# Activity:
In the records that follow, locate every line with "Figure" and extract it.

# Extracted information:
※ ※ ※

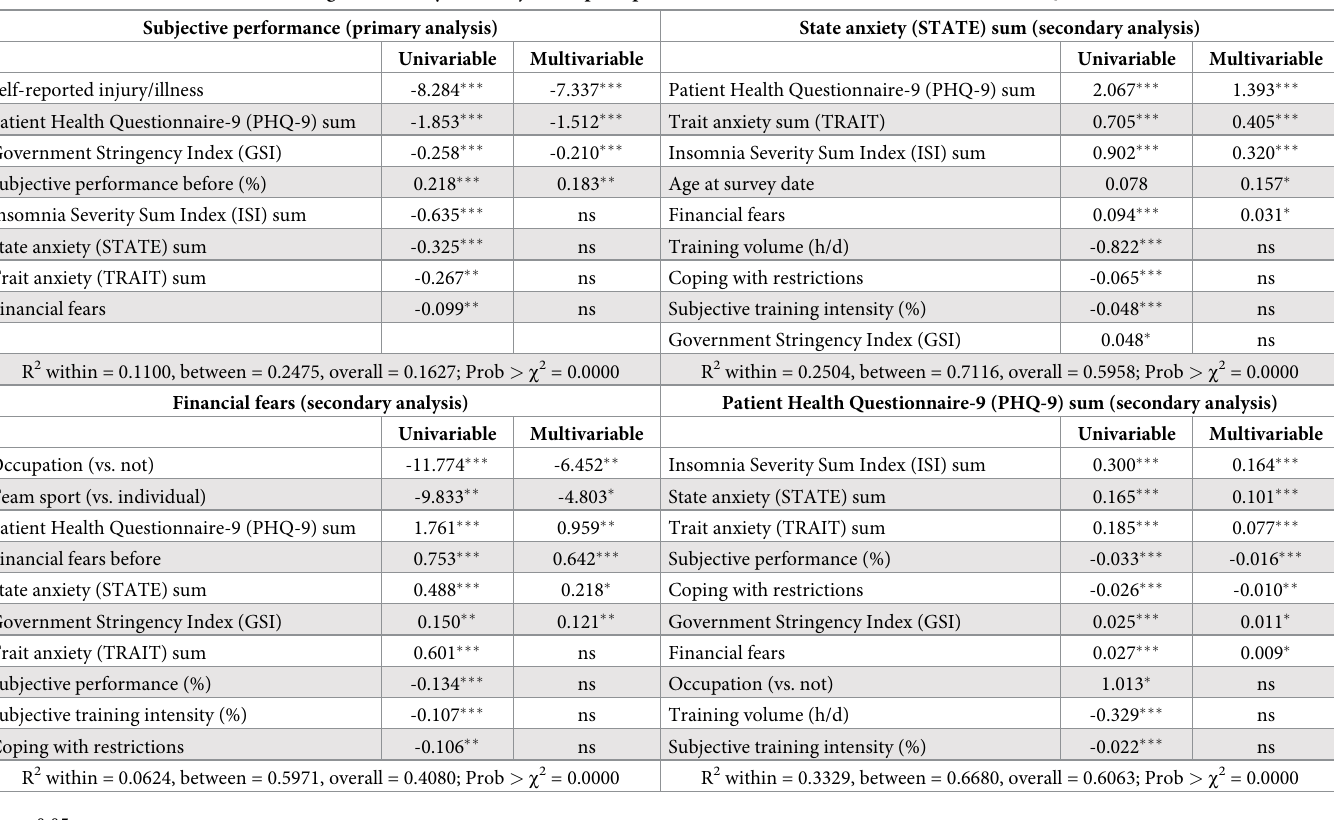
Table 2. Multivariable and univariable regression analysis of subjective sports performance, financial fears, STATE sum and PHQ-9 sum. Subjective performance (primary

※ ※ ※

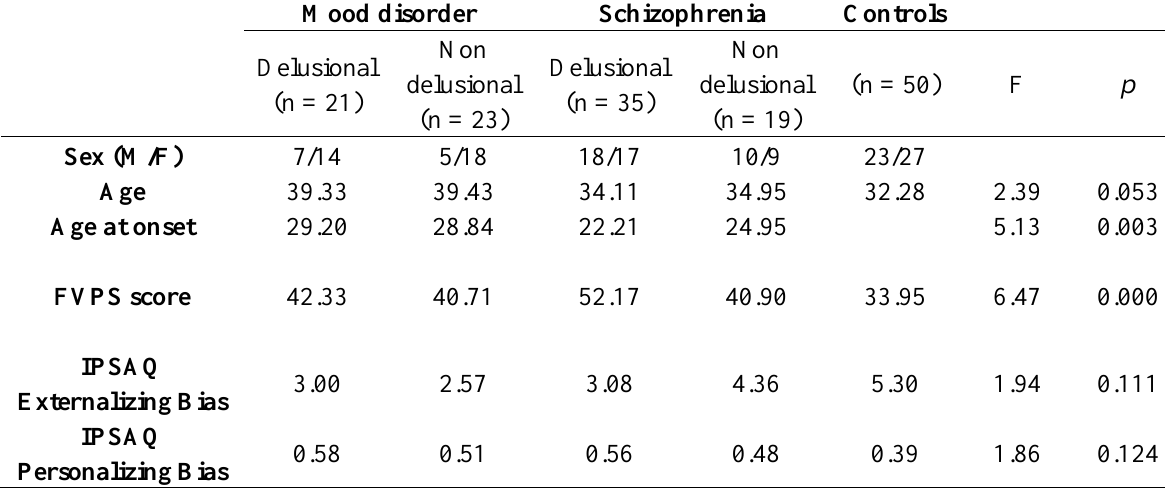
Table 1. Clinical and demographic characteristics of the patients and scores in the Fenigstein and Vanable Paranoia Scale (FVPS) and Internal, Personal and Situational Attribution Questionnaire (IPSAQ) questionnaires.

※ ※ ※

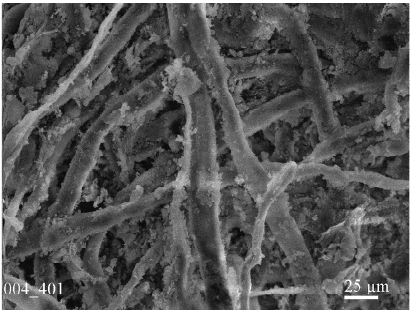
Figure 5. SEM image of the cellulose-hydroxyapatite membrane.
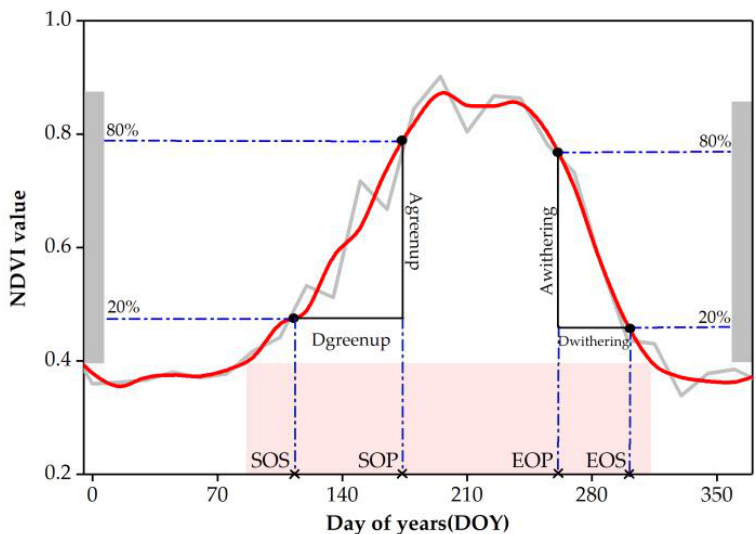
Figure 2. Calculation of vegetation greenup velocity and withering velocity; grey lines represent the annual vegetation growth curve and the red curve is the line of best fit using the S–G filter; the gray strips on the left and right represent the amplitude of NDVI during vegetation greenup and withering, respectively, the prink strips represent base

※ ※ ※

# Response:
Figure 5. SEM image of the cellulose-hydroxyapatite membrane.
Figure 2. Calculation of vegetation greenup velocity and withering velocity; grey lines represent the annual vegetation growth curve and the red curve is the line of best fit using the S–G filter; the gray strips on the left and right represent the amplitude of NDVI during vegetation greenup and withering, respectively, the prink strips represent base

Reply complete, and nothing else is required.